3. The method according to claim 1, wherein the lacquer is applied onto the component by a spraying device and/or by a brush, and/or wherein the lacquer is applied onto the component with a coating thickness of between 70 μm and 200 μm, and/or wherein only a single layer of the lacquer is applied onto the component.

4. The method according to claim 1, wherein a lacquer that, at a temperature of between 5° C. and 30° C., has a dynamic viscosity of between 1000 mPa*s and 2000 mPa*s is used.

5. The method according to claim 1, wherein, as metal particles aluminum particles are used, and/or wherein a weight proportion of the metal particles in the total weight of the lacquer lies between 20 wt % and 70 wt %, and/or wherein the metal particles have a mean particle size of up to 1 μm.

6. The method according to claim 1, wherein the lacquer is exposed to UV light with a wavelength of between 200 nm and 400 nm for curing.

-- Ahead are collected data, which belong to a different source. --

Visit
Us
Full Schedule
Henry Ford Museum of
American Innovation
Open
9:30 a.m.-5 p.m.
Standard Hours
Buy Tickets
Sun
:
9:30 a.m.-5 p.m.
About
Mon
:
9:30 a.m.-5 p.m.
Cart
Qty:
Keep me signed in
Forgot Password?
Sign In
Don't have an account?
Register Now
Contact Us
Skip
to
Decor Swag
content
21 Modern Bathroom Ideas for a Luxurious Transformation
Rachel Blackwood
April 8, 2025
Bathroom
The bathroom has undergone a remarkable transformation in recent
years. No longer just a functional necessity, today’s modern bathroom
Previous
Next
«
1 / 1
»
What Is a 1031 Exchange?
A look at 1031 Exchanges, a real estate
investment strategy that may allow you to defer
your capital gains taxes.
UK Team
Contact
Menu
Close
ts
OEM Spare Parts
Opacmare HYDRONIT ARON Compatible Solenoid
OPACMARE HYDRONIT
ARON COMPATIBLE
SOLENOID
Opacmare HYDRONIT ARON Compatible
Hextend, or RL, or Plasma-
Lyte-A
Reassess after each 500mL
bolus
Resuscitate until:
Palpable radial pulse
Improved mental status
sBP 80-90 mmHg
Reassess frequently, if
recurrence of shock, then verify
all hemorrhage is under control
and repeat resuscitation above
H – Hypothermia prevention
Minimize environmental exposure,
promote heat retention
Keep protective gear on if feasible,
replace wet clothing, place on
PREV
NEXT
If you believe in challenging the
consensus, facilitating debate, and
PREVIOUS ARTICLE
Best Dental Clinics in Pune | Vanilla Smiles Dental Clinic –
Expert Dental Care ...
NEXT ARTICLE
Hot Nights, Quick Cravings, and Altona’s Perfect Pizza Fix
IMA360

7. The method according to claim 1, wherein the step of thermally treating comprises a diffusion annealing process for forming the oxidation protection coating.

8. The method according to claim 7, wherein the diffusion annealing process comprises an annealing of the component at a temperature of between 800° C. and 1000° C., and/or wherein the diffusion annealing process is carried out at least for one hour and preferably for several hours, and/or in that the diffusion annealing process is carried out under an atmosphere of argon atmosphere.

9. The method according to claim 1, wherein the produced oxidation protection coating comprises at least one diffusion layer and one buildup layer.

10. The method according to claim 1, wherein the method is for the manufacture, maintenance, and/or a repair of the component.